### TASKS FOR THIS EXERCISE
1. Using the CPE course description, decide whether each statement agrees with the text: (a) passing the quiz earns two hours of credit; (b) the course is designed for public practitioners and business and industry; (c) the objectives center on revenue recognition rather than expense. Give yes or no for each and quote the words from the text that decide it.
2. From the CPE course description, reproduce word for word the part that opens with the words containing "By Josef Rashty" and closes with "800-428-0272, option 1.".
3. Carry the CPE course description forward, writing the next part after its last line.

### EXTRACT TO READ
----

By Josef Rashty
~~ ~~ ~~ ~~ ~~ ~~ ~~ ~~ ~~ ~~
CPE Self Study Article & Quiz
Register to gain access to the self-study quiz and earn one hour of continuing professional education credit by passing the quiz related to the magazine article below.
Note: When registration is complete a confirmation email will be sent and provide a hyperlink to access the quiz online. If you do not receive the link to take the quiz, please email email@example.com. Questions can be directed to 800-428-0272, option 1.
CPE hours: 1
Curriculum: Accounting and auditing
Designed For: Public practitioners and business and industry
Objectives: To discuss and summarize the accounting treatments for cloud-based arrangements and explain the accounting issues from an acquirer’s perspective, focusing on expense rather than revenue recognition of cloud-based arrangements.
Key Topics: Guidance on accounting treatments for different types of cloud-based arrangements; issues for acquirers; cloud-based service arrangements; internal-use software; lease arrangements; and multi-element arrangements.

----

### STORED DATA
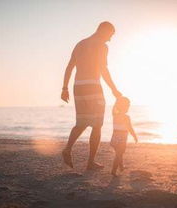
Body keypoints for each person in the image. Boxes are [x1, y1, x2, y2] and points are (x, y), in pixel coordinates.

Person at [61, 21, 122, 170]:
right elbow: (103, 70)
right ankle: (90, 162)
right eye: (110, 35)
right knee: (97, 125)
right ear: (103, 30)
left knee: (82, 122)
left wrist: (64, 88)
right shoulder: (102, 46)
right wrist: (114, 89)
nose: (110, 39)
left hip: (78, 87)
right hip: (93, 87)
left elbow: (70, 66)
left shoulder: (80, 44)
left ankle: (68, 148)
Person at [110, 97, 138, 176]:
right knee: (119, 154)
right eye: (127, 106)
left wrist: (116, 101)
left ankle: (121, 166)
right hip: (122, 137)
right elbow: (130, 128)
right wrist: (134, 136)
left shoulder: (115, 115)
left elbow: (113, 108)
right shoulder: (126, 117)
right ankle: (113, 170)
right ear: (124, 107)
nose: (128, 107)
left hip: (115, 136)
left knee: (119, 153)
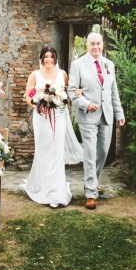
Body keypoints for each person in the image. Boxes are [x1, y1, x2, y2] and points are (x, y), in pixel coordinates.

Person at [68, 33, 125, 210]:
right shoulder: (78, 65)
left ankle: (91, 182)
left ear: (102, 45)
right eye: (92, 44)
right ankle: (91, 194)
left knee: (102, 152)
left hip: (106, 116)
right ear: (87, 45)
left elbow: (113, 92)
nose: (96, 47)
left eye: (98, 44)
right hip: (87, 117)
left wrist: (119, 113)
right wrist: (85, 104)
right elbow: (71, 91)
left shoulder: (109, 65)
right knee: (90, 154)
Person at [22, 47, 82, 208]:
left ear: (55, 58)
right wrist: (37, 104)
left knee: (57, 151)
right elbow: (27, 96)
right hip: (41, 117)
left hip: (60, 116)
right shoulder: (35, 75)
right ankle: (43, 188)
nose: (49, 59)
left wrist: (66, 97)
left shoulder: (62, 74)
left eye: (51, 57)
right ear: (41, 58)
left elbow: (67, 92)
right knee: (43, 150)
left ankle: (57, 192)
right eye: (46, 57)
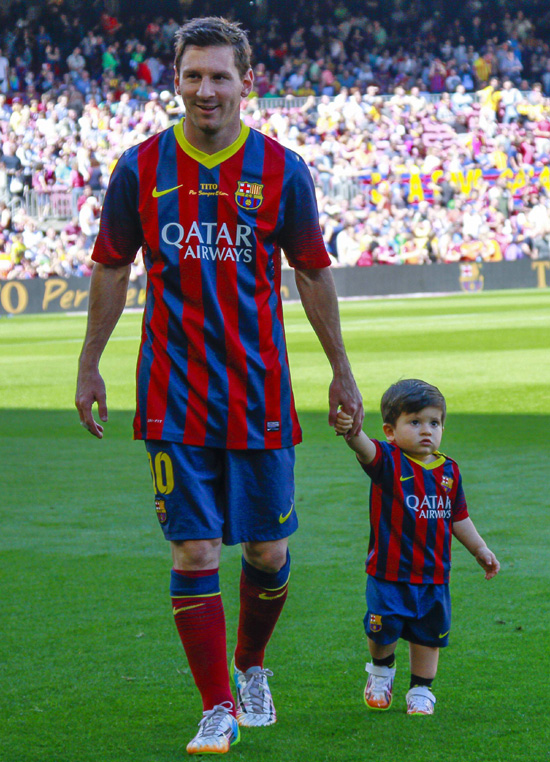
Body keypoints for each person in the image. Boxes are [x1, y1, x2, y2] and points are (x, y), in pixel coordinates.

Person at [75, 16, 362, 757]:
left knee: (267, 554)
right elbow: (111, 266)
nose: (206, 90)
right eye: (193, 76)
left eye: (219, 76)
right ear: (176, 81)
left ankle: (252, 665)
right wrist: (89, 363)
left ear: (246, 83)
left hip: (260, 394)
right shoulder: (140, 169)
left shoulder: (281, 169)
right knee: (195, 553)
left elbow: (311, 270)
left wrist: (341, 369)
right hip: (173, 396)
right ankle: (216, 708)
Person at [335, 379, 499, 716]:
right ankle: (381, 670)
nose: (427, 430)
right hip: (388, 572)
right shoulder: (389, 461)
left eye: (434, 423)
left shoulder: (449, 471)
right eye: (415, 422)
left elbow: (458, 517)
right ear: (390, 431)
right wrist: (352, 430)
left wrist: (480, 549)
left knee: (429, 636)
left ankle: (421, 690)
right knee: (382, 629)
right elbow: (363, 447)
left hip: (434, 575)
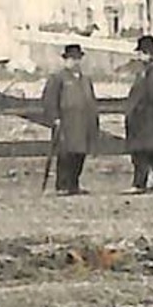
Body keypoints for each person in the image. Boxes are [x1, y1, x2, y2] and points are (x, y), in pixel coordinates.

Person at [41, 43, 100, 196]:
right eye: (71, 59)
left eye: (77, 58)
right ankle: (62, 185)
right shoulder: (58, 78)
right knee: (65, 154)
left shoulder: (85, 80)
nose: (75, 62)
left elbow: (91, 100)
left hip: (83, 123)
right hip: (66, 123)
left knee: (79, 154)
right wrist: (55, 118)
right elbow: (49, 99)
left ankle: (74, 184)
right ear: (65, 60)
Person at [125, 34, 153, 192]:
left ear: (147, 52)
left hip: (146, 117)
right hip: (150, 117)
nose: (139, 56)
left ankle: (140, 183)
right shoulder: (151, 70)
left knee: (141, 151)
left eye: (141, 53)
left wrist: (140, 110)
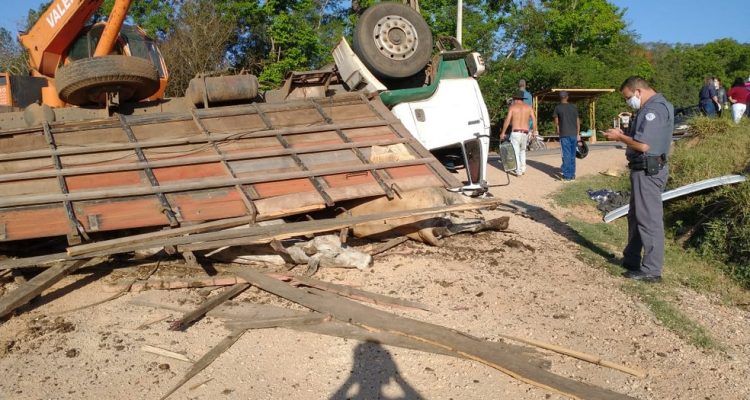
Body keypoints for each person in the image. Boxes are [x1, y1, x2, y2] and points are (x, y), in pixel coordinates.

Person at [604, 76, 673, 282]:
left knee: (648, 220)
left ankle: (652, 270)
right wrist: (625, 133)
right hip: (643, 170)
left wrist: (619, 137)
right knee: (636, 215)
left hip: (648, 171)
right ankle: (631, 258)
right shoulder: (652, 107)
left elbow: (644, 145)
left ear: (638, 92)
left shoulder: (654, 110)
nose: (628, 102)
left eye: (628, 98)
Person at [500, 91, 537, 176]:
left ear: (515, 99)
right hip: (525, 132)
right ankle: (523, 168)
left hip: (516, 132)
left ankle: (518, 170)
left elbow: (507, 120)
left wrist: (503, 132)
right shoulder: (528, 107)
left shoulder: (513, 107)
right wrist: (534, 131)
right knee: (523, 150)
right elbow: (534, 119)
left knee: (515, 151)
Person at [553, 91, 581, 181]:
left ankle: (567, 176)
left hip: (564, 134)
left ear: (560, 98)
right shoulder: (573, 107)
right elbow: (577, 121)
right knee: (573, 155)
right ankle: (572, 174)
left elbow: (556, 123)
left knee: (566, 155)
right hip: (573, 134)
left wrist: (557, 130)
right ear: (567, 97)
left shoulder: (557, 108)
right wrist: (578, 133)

----

### WRITTEN ANSWERS
1.
(a) No: "earn one hour of continuing professional education credit"
(b) Yes: "Designed For: Public practitioners and business and industry"
(c) No: "focusing on expense rather than revenue recognition of cloud-based arrangements"

2.
By Josef Rashty
~~ ~~ ~~ ~~ ~~ ~~ ~~ ~~ ~~ ~~
CPE Self Study Article & Quiz
Register to gain access to the self-study quiz and earn one hour of continuing professional education credit by passing the quiz related to the magazine article below.
Note: When registration is complete a confirmation email will be sent and provide a hyperlink to access the quiz online. If you do not receive the link to take the quiz, please email email@example.com. Questions can be directed to 800-428-0272, option 1.

3.
Advanced Preparation: None
~~ ~~ ~~ ~~ ~~ ~~ ~~ ~~ ~~ ~~
Accounting issues of cloud-based arrangements have become complicated due to different accounting treatments of their multiple components such as internal-use software, leases and service arrangements. These components often require different revenue and expense recognition patterns and balance sheet presentations.
Cloud-based arrangements are usually structured as either service arrangements or internal-use software, but they may also involve a combination of both internal-use software and service arrangements. This article is a compendium of accounting treatments for different types of cloud-based arrangements. It explicates the accounting issues from an acquirer’s perspective; in other words, it focuses on expense rather than revenue recognition of cloud-based arrangements.
Cloud-Based Service Arrangements
It is common for cloud software to be hosted on the platform or infrastructure of a third party rather than that of the customer. If the software is hosted on the customer’s cloud instance, the customer has possession of the software and the arrangement would be subject to GAAP licensing guidance (discussed in the next section).
By contrast, if the software is hosted on the vendor’s cloud instance and the customer cannot otherwise obtain possession of the software without significant penalty, the arrangement is a cloud-based service arrangement.
If so, GAAP views the cost of services as operating expenses similar to other executory service contracts. If companies have paid the cost of arrangement in advance, they classify them as prepaid expenses and ratably amortize them as expenditures over the life of the service arrangement.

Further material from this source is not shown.